Calling it now, the obsession with national recruiting rankings is a total mirage for a program at our level. Everyone's freaking out about Oregon's five 5-stars and Georgia landing the next great tight end, but that's a different universe. Our success is built on evaluation and development, not beating Alabama for a signature. The real metric that matters is how many of our signees become All-CIAA performers by their junior year.
Look at the data from the last year. Our average recruit rating was near the bottom of the conference, yet we consistently finish in the top three. That's because the staff identifies traits the star-gazers miss. They find the 6'3" linebacker with a 4.6 forty that every FBS school wanted as a safety, or the quarterback with a 65% completion rate in a run-heavy high school offense. Development wins championships here, not February hype.
The 2027 rankings are already out, and guess what? We're not on them. And it doesn't matter. By the time those "college-ready" prospects at Texas and Georgia are hitting their stride, the players we sign this year will already be 2-year starters anchoring Bowie State Bulldogs's defense. Our recruiting class ranking will never crack the top 100, but our win total will always tell the real story. The system works because it's built for our reality, not the ESPN fantasy.
Watching that clip about Georgia's defense just reminds me our scheme needs to generate more negative plays. We ranked 9th in the CIAA in tackles for loss last year, that's not good enough.
Just read about Sam Leavitt's portal saga. That kid has had more homes than a traveling salesman. We used to build quarterbacks for four years, not rent them for one.
Just saw that kid decommit from Illinois and flip to Michigan for the money. This is what NIL has done, a bidding war for a high school junior. Back in the 80s, a man gave you his word and that was it.
The greatest coaches in history built programs with their own hands, not with a shopping cart full of transfers. You look at a man like Lou Holtz, who took over a dormant South Carolina program and built it brick by brick, teaching fundamentals and discipline. That CBS Sports piece linking him and Spurrier gets it right, they were architects. Now you’ve got these new guys bringing in fifty mercenaries overnight, like what’s happening at Oklahoma State.

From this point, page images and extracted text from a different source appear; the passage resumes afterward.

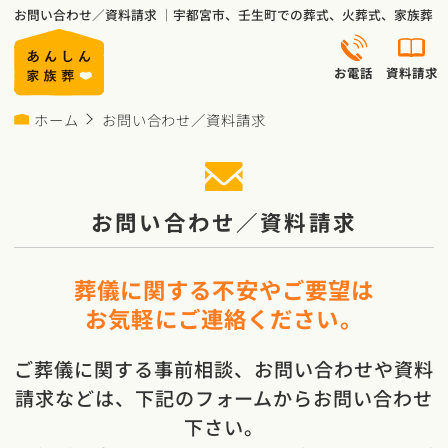
お問い合わせ／資料請求 ｜宇都宮市、壬生町での葬式、火葬式、家族葬
お電話
資料請求
ホーム
お問い合わせ／資料請求
お問い合わせ／資料請求
葬儀に関する不安やご要望は
お気軽にご連絡ください。
ご葬儀に関する事前相談、お問い合わせや資料
請求などは、下記のフォームからお問い合わせ
下さい。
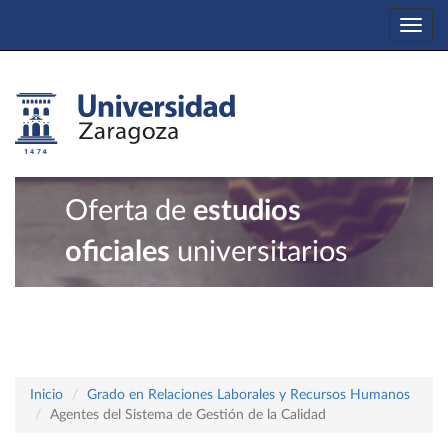
Togg
navi
Oferta de
estudios
oficiales
universitarios
Inicio
Grado en Relaciones Laborales y Recursos Humanos
Agentes del Sistema de Gestión de la Calidad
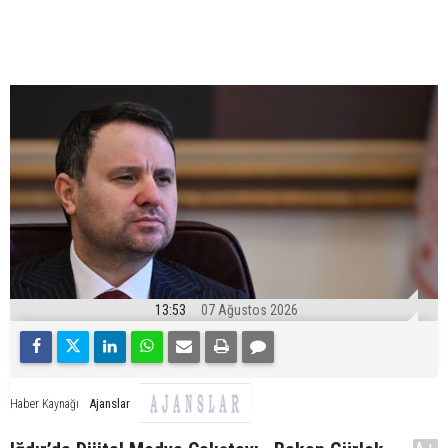
13:53
07 Ağustos 2026
Ajanslar
Haber Kaynağı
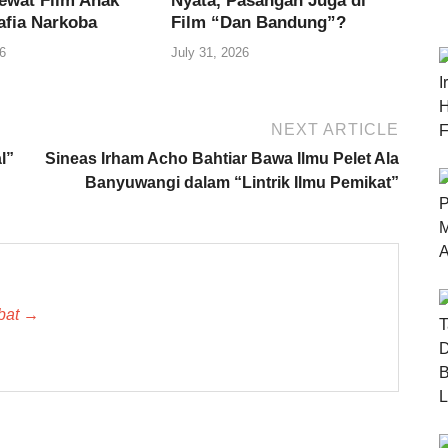
ewat Film Anak
Nyata, Pasangan Juga di
afia Narkoba
Film “Dan Bandung”?
6
July 31, 2026
NEXT ARTICLE
l”
Sineas Irham Acho Bahtiar Bawa Ilmu Pelet Ala
Banyuwangi dalam “Lintrik Ilmu Pemikat”
 bat →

That’s not coaching, that’s fantasy football with NIL money. A real coach develops the young men he recruits for four years, like they did here in the 80s. You can’t buy a culture, and you sure can’t portal your way to a legacy. The legends are rolling in their graves watching this.
They talk about rivalries now, but they don't know what it means. I remember when we played Virginia State in the Pioneer Bowl and you knew every guy on the other sideline because they'd been there for four years. Now with this portal nonsense, you need a program just to identify the mercenaries liinng up across from you. The hate isn't real anymore, it's just a transaction.